Non è che l'anno scorso non ci fossero stati elementi in cronaca per tornare sul tema, è che dopo che uno scrive le stesse cose ogni autunno (ecco le prove: 2009, 2010 e 2011) un po' si stufa, alla fin fine questo è solo un blog i conti li tiene la stampa "vera".
L'evento sardo però racchiude in se meglio che altri tutti gli elementi necessari a dargli una funzione paradigmatica, buona per tutti i casi a venire che uno spera non ci siano ma sa già che ci saranno.
Il territorio italiano, infatti, è ormai diffusamente incapace di reggere quelli che la stampa ama descrivere come eventi ogni volta "del secolo" ma che invece probabilmente ci sono sempre stati, e anche quando ci fosse (e c'è) un aumento di frequenza e ampiezza degli stessi per via di fattori climatici globali l'incuria sarebbe ancora più colpevole.

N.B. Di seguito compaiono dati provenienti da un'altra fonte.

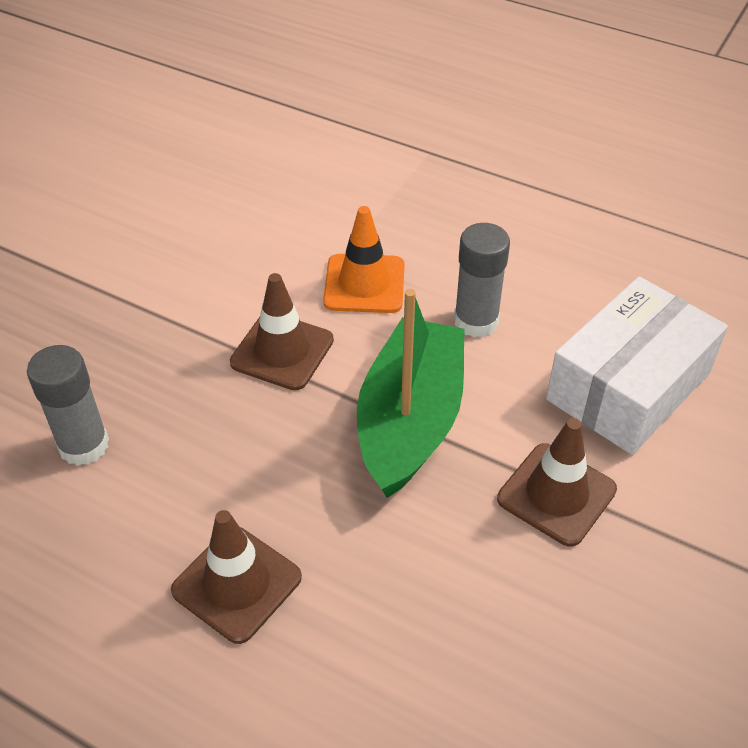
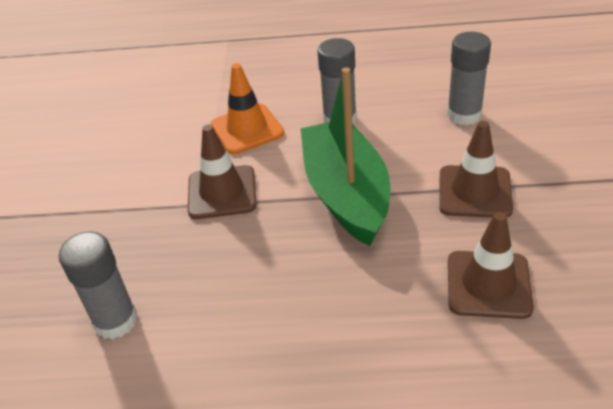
camera: 25 degrees left, 5 degrees down
(237, 584) = (310, 352): brown traffic cone -> brown traffic cone (488, 284)
(628, 386) = (464, 114): white box -> grey glue stick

A fattori generici come l'incuria e l'eccessiva e selvaggia urbanizzazione, si aggiungono spesso fattori specifici come appunto nel caso di Olbia e dell'oristanese: anni e anni di consapevole (ma incosciente) occupazione di alvei ed edificazione in barba ai (e talvolta in protesta esplicita contro i) vincoli paesaggistici e orografici suggeriti dalla legge e prima ancora dalla scienza e dal buonsenso. E questo è solo l'inizio dell'elenco delle cause riconducibili a una generica mancanza di prevenzione e di politica del territorio.

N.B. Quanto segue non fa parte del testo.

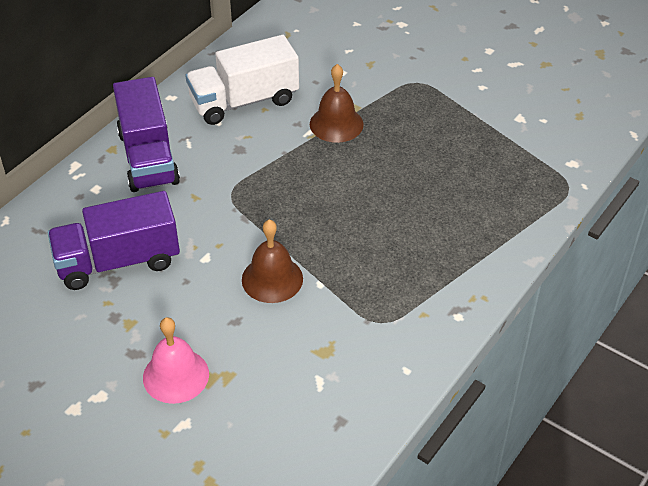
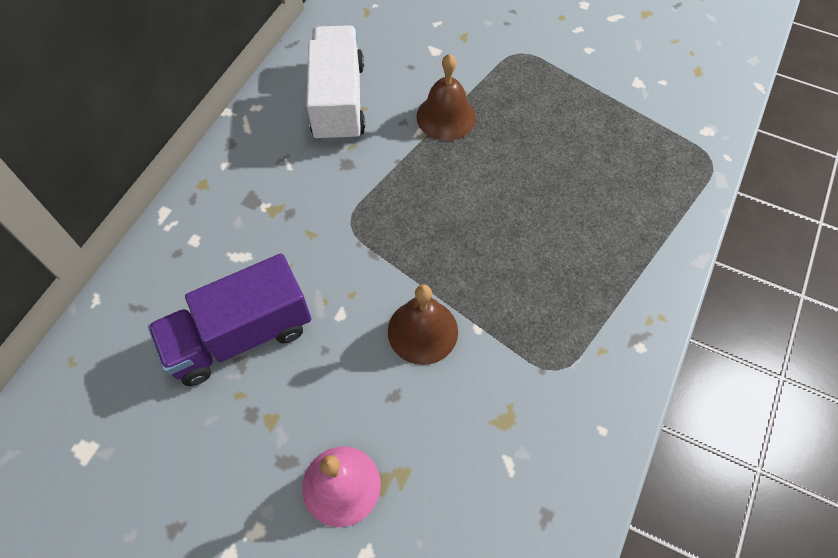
camera: 10 degrees left, 15 degrees up
(148, 157) = (246, 190): purple truck -> none
(244, 101) = (338, 101): white truck -> white truck turned 120 degrees clockwise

Più a valle (espressione qui sinistramente metaforica) di queste colpe decennali, ci sono tutte le cause per cui il pensiero unico economico imperante ritiene che non ci siano le risorse economiche per intervenire ex post a sanare i misfatti del "palazzinarismo" dell'Italia dei condoni e della malintesa libertà. I soldi si trovano per salvare le banche, riforaggiare Alitalia , realizzare la TAV o nuove inutili autostrade, comprare aerei militari, mantenere (peraltro in violazione della Costituzione) contingenti in guerra, alimentare una delle classi politiche più voraci vaste permanenti e articolate del pianeta con relativo immenso sottobosco, ma quando si tratta di istituire il reddito di cittadinanza o di varare un piano capillare di lavori per la rimessa in sesto del territorio i soldi non ci sono (e quei pochi che ci sono, vengono dirottati a esigenze ritenute più urgenti).

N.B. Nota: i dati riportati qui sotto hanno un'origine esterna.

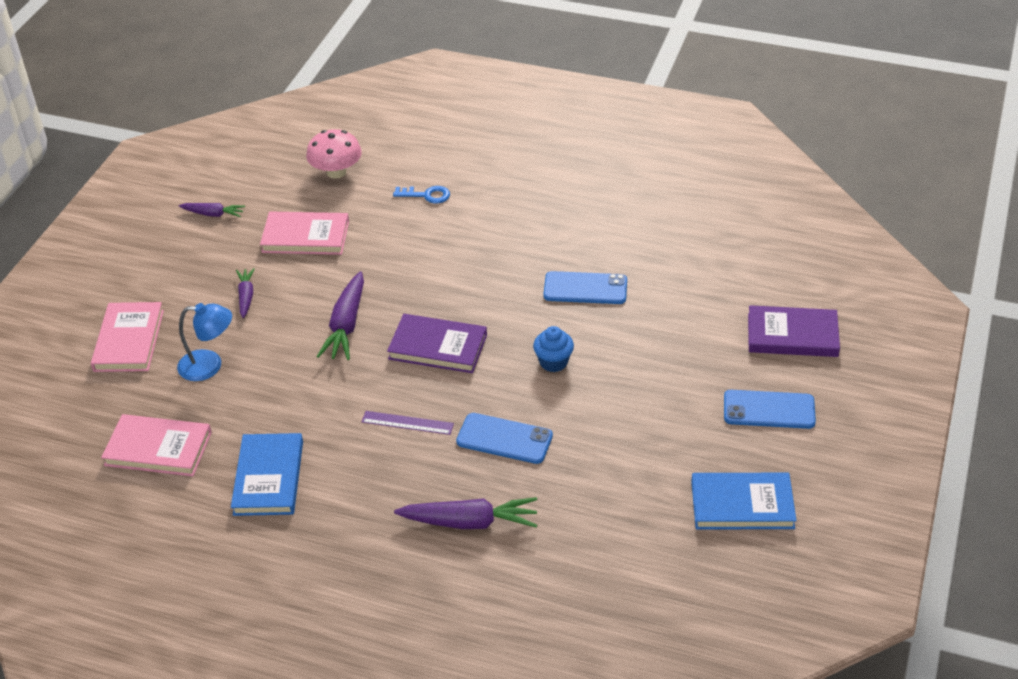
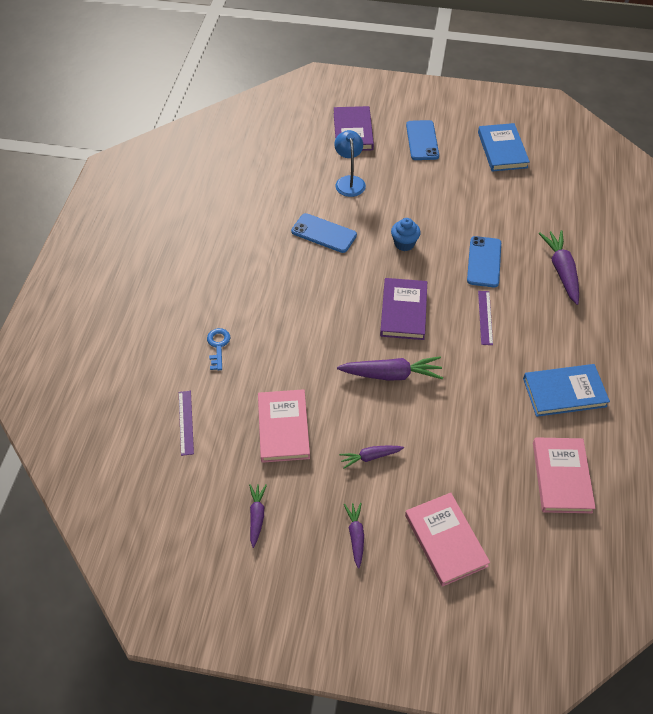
camera: 100 degrees left, 10 degrees up
(129, 340) = (445, 540): pink book -> pink book turned 75 degrees clockwise
(163, 277) = (356, 536): none -> purple carrot
(209, 365) = (460, 464): blue lamp -> blue lamp (349, 181)
(336, 172) = (186, 422): pink mushroom -> purple ruler
(585, 288) = (324, 233): blue phone -> blue phone turned 60 degrees counterclockwise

A chi è di sinistra dall'età della ragione, credete faccia piacere che questi argomenti siano stati totalmente abbandonati dal partito erede del più grande partito comunista occidentale, che ha venduto la nostra sovranità nazionale tramite il progetto Euro e una montagna di privatizzazioni (di cui si appresta a "fare la scarpetta"), e rimangano solo i grillini ad enumerarli (non solo, quando lo fanno c'è sempre un piddino che s'indigna contro sti populisti)?
L'Italia ha un patrimonio culturale e ambientale in grado teoricamente di sostentare l'intera popolazione, dalla manovalanza al sovrintendente restauratore passando per l'operatore turistico, e - per via del moltiplicatore keynesiano - a saldo zero per le classe pubbliche. Ma ci vogliono assieme una guida keynesiana dell'economia e una draconiana della giustizia per potere avviare un progetto del genere, che presuppone una rimodulazione dell'Unione monetaria o l'uscita dalla stessa. Se pensate che c'è chi riuscirebbe anche lasciando intatte le forche caudine del rigore a varare una "controfinanziaria" equa e redistributiva, immaginate cosa si potrebbe fare senza questi lacci. Invece a sinistra ci si ritrova a rimpiangere l'occasione perduta di Renzi per far cadere il governo e accelerare il suo trionfo, come se questo non fosse la definitiva sconfitta dell'idea stessa di sinistra in Italia, che meriterebbe l'epitaffio "morì democristiana".